I also think the move towards on-device processing will be a big factor in making this ecosystem better.
By training the voice processing models in the cloud and then pushing the results of that model down to edge devices in the home, Google is taking a stab at improving the privacy associated with recorded voice commands. And privacy is not coming at a cost, but instead, with an added benefit: Localized voice interaction typically brings faster response times for the devices in our homes.
Google showed off that speed during a Pixel 4 demonstration using a new Voice Recording app. For about nine minutes, unbeknownst to the event audience, a Pixel 4 phone was recording what the presenters were saying. That’s not impressive, of course, but the fact that the recording was generating a highly accurate transcription in real time was. And there was one more thing: After showing off the transcription, we were told that the phone was in Airplane Mode. The entire demonstration took place while offline.

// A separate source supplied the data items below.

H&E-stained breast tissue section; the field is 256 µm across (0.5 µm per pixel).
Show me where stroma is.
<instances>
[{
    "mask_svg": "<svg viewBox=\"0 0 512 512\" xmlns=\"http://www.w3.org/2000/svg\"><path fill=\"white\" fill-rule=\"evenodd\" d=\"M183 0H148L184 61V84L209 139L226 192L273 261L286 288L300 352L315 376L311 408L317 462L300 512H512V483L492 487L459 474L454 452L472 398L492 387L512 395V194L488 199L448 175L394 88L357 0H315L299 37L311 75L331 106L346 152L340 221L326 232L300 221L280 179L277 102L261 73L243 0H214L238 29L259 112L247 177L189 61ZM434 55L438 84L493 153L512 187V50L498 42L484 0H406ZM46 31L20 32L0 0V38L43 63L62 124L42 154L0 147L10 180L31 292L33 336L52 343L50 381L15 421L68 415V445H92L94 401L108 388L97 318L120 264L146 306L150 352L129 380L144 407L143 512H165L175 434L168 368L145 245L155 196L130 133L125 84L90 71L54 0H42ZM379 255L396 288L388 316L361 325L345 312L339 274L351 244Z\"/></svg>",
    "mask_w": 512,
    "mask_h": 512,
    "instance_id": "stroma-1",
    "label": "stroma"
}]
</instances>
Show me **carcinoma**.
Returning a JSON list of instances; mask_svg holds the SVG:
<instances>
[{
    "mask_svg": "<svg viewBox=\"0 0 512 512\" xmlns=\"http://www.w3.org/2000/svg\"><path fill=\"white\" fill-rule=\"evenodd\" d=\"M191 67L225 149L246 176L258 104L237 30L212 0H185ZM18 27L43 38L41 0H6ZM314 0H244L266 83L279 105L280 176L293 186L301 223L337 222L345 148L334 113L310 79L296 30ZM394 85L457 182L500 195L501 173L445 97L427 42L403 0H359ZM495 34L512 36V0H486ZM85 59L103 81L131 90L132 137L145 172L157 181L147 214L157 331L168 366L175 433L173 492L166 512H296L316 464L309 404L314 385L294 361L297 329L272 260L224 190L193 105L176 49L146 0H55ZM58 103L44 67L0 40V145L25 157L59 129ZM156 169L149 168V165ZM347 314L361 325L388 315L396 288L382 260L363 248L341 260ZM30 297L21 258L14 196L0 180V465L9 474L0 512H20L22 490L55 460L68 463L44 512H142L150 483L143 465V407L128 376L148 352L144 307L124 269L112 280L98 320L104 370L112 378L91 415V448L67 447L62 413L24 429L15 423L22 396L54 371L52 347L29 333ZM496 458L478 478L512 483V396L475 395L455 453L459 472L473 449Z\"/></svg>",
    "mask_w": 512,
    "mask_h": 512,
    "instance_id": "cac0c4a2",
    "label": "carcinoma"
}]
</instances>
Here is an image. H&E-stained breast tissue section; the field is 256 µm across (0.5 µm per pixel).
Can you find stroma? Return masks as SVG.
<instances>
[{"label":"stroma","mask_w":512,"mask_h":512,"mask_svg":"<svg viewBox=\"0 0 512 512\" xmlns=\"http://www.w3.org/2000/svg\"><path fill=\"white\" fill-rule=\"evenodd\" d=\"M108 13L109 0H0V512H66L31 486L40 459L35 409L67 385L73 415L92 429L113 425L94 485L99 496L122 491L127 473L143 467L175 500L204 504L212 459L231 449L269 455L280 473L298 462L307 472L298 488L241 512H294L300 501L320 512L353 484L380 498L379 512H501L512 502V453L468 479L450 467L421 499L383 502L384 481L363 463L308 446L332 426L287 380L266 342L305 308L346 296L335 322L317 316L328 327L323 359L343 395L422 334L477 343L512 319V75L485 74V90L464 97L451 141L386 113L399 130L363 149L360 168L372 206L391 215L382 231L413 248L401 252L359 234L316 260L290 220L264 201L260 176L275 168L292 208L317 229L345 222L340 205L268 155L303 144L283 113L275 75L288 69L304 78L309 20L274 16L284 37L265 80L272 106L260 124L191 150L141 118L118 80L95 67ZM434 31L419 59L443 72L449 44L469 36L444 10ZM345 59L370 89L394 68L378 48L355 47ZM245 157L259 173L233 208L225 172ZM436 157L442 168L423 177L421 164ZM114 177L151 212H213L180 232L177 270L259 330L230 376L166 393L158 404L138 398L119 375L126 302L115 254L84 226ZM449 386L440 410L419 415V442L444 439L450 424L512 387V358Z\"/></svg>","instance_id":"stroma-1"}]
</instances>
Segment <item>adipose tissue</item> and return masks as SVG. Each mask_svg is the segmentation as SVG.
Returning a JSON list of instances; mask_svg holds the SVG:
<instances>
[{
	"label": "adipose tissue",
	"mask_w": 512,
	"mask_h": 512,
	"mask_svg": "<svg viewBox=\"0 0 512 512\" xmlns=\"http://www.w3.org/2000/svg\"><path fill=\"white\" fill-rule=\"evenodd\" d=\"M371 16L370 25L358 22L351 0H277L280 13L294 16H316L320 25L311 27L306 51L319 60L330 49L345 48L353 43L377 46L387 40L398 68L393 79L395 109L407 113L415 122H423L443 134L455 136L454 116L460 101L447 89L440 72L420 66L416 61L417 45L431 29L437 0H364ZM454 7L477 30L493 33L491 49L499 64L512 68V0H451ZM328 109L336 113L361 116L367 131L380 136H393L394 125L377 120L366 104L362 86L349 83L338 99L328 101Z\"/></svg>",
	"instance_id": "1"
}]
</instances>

Of course, we typically don’t want our Google Home and Nest Mini devices to transcribe our every spoken word. The point here was to show that Google has made big strides in on-device voice services using relatively small machine learning models running at the edge. As this functionality makes its way down to Google’s smart home devices, we’ll see lights turn on or dim more quickly without relying on the cloud. As a byproduct, this also means that our smart home devices stay smart even if we lose our home internet connection.
As far as ambient computing goes, we’ve already seen a glimpse of that in the currently available Google Nest Hub Max. If you give it permission, the device uses its camera to detect who is nearby and then shows relevant contextual information for that person. The Google Nest Hub Max might show the individual’s next appointment or her commute to work, for example.
With the upgraded Google Assistant, things go a step further. If sensors in your home don’t detect movement and it’s late at night, the Assistant could check and see if you left any lights or appliances on and shut them down for you. Using the radios in your phones, the Assistant might determine that you’ve left home but didn’t enable your alarm system. It can either notify you to take action or even turn the alarm on for you.
Essentially, Google is getting closer to delivering more “smarts” to the smart home, which I noted earlier this year is a current gap in this space.
But again, it’s not just sensors, silicon, cameras or microphones that can accomplish a truly smart home. You need a system to put all of these ambient signals together so that the right things happen in the home at the right time. And that system is the new Google Assistant.